Como había hecho anteriormente con su trabajo para el ballet Fancy Free y con On the waterfront Bernstein compuso en 1961 las Danzas sinfónicas de West Side Story, también incorporadas al repertorio sinfónico. Tanto el musical como esta pieza sinfónica se han establecido como indiscutibles referencias en la cultura popular, con frecuentes reposiciones e interpretaciones, tanto profesionales como amateurs. Algunas de las canciones del musical, entre ellas desde luego Tonight y I feel pretty, cuentan entre las más populares del siglo, y especialmente la segunda ha sido cantada por las más grandes sopranos en recitales y citas multitudinarias. Más allá de ese carácter popular, Marin Alsop, la directora norteamericana discípula de Bernstein, considera que “Bernstein elevó la música teatral a forma de arte sofisticada, e influyó claramente en compositores como Stephen Sondheim, motivándoles para recorrer la distancia entre el musical y la ópera”. Bernstein buscaba potenciar esa “motivación” cuando grabó el musical a mediados de los ochenta dirigiendo a estrellas de la ópera como Carreras y Te Kanawa, entre otros nombres. Sin embargo, con el permiso de Tatiana Troyanos, la potencia de West Side Story es superior en el registro del elenco original del estreno en Broadway, con Carol Lawrence como María, Larry Kert como Tony y una excepcional Chita Rivera como Anita, quizá porque permite disfrutar de la excelencia de las voces de Broadway al rendir en el género. Bernstein también grabó un Candide con grandes figuras de la ópera.
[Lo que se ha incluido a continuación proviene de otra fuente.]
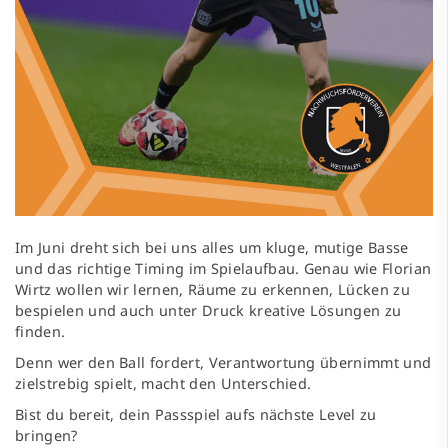
Im Juni dreht sich bei uns alles um kluge, mutige Basse
und das richtige Timing im Spielaufbau. Genau wie Florian
Wirtz wollen wir lernen, Räume zu erkennen, Lücken zu
bespielen und auch unter Druck kreative Lösungen zu
finden.
Denn wer den Ball fordert, Verantwortung übernimmt und
zielstrebig spielt, macht den Unterschied.
Bist du bereit, dein Passspiel aufs nächste Level zu
bringen?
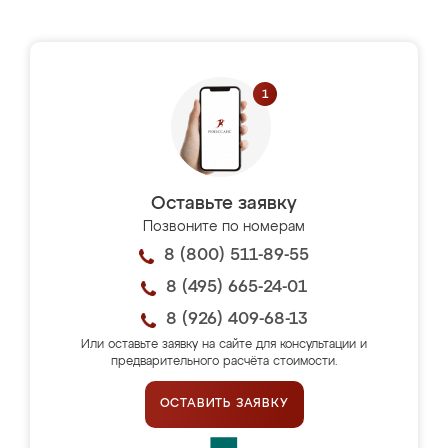
Оставьте заявку
Позвоните по номерам
8 (800) 511-89-55
8 (495) 665-24-01
8 (926) 409-68-13
Или оставьте заявку на сайте для консультации и
предварительного расчёта стоимости.
ОСТАВИТЬ ЗАЯВКУ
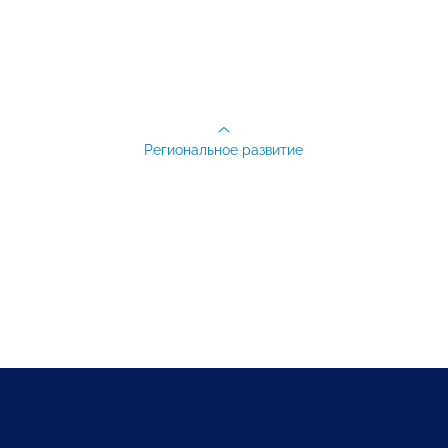
Региональное развитие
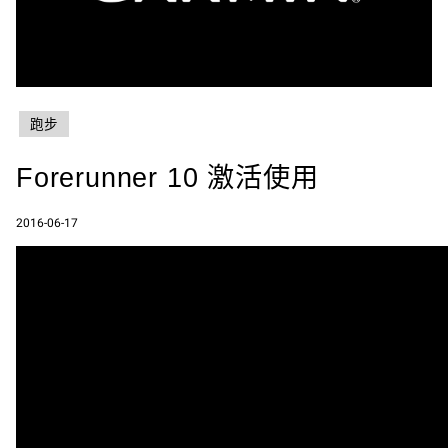
跑步
Forerunner 10 激活使用
2016-06-17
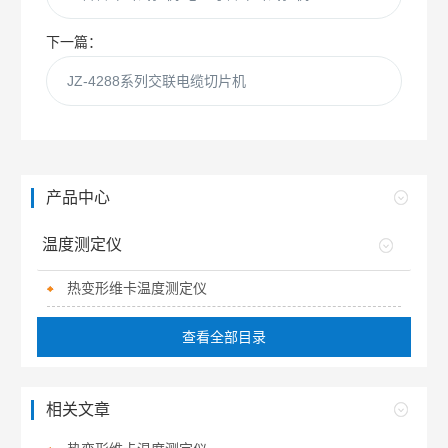
下一篇：
JZ-4288系列交联电缆切片机
产品中心
温度测定仪
热变形维卡温度测定仪
查看全部目录
相关文章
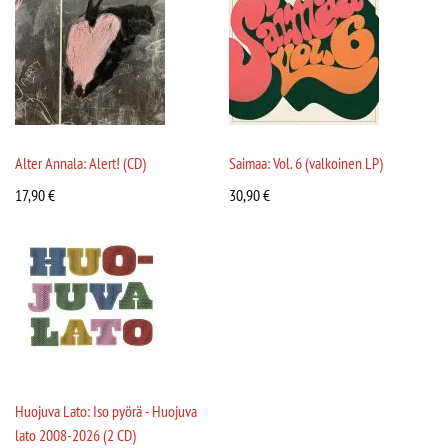
Alter Annala: Alert! (CD)
Saimaa: Vol. 6 (valkoinen LP)
17,90
€
30,90
€
Huojuva Lato: Iso pyörä - Huojuva
lato 2008-2026 (2 CD)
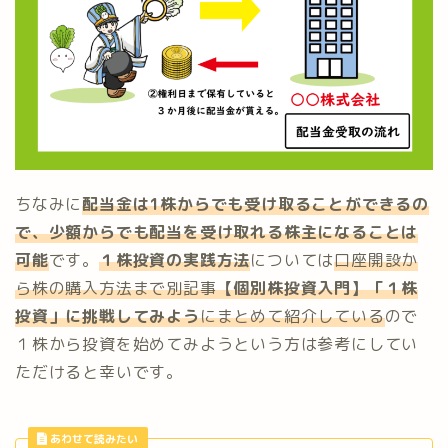
ちなみに
配当金は1株からでも受け取ることができるの
で、少額からでも配当を受け取れる株主になることは
可能
です。
１株投資の実践方法
については
口座開設か
ら株の購入方法まで別記事
【個別株投資入門】「１株
投資」に挑戦してみよう
にまとめて紹介している
ので
１株から投資を始めてみようという方は参考にしてい
ただけると幸いです。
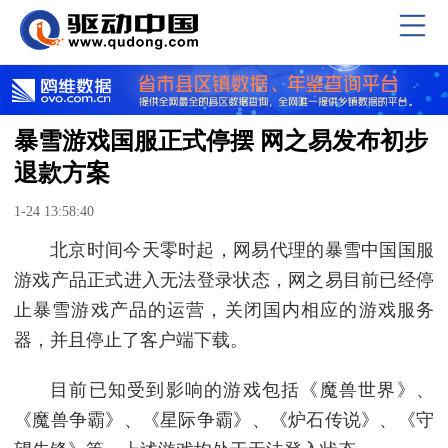
暴雪游戏国服正式停摆 网之易发布初步
退款方案
1-24 13:58:40
北京时间今天零时起，网易代理的暴雪中国国服
游戏产品正式进入无法登录状态，网之易目前已经停
止暴雪游戏产品的运营，关闭国内相应的游戏服务
器，并且停止了客户端下载。
目前已知受到影响的游戏包括《魔兽世界》、
《魔兽争霸》、《星际争霸》、《炉石传说》、《守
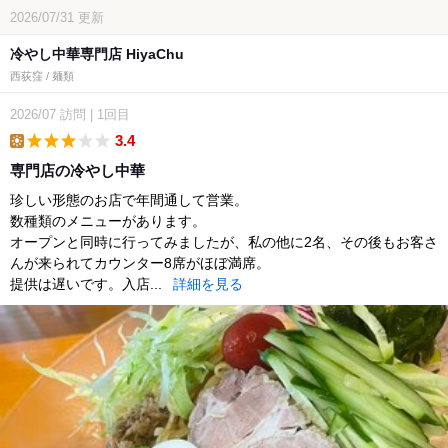
2026/07/31
更新
冷やし中華専門店 HiyaChu
西荻窪 / 麺類
2026/07
訪問
|
1回目
3.4
lunch
専門店の冷やし中華
珍しい形態のお店で年間通して営業。
数種類のメニューがあります。
オープンと同時に行ってみましたが、私の他に2名、その後もお客さ
んが来られてカウンター8席がほぼ満席。
提供は遅いです。入店...
詳細を見る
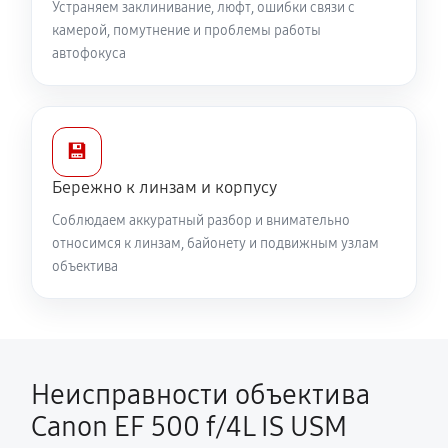
Устраняем заклинивание, люфт, ошибки связи с
камерой, помутнение и проблемы работы
автофокуса
💾
Бережно к линзам и корпусу
Соблюдаем аккуратный разбор и внимательно
относимся к линзам, байонету и подвижным узлам
объектива
Неисправности объектива
Canon EF 500 f/4L IS USM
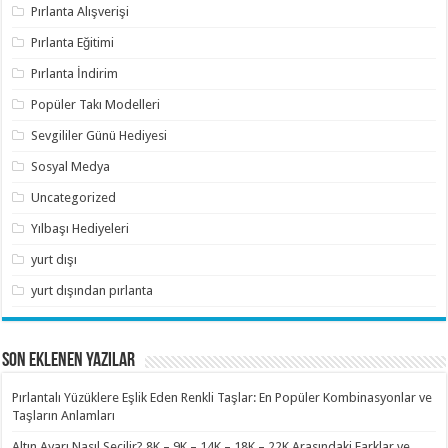
Pırlanta Alışverişi
Pırlanta Eğitimi
Pırlanta İndirim
Popüler Takı Modelleri
Sevgililer Günü Hediyesi
Sosyal Medya
Uncategorized
Yılbaşı Hediyeleri
yurt dışı
yurt dışından pırlanta
SON EKLENEN YAZILAR
Pırlantalı Yüzüklere Eşlik Eden Renkli Taşlar: En Popüler Kombinasyonlar ve
Taşların Anlamları
Altın Ayarı Nasıl Seçilir? 8K – 9K – 14K – 18K – 22K Arasındaki Farklar ve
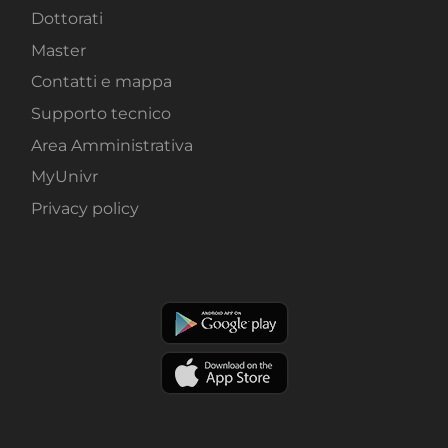
Dottorati
Master
Contatti e mappa
Supporto tecnico
Area Amministrativa
MyUnivr
Privacy policy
En todo caso no sólo la tradición del musical explica la composición de Bernstein, también su amplia cultura musical y su atracción por Shostakovich o Britten, de quien estrenara Peter Grimes en Tanglewood -fue la primera ópera dirigida por Bernstein-. Bernstein sintetiza por lo tanto, como parte de su ilimitado y glorioso eclecticismo, el mestizaje entre lo culto y lo popular, que constituye décadas después uno de los grandes rasgos definitorios de la segunda mitad del siglo XX. Al abordar el conflicto –por entonces vivo y virulento- entre portorriqueños y neoyorquinos, Bernstein preconizó también la necesidad de enfocar a los inmigrantes como ciudadanos a integrar -y dispuestos a hacerse integrar-, y no como un nicho de conflictos. Esa visión del diferente, abierta y eterna (shakesperiana, de hecho), es también parte indisociable de su legado y, en el fondo, no deja de tener paralelismos con la actividad del compositor y maestro como divulgador. Fue una persona controvertida y difícil, quizá por las tensiones que arrostraba en su personalidad más íntima, y que tardó en resolver, pero fue ante todo un artista asombrosamente moderno y de duradera vigencia, pues siempre mantuvo la mirada abierta y atenta sobre la complejidad de su mundo, inmortalizando su fértil e imprescindible diversidad.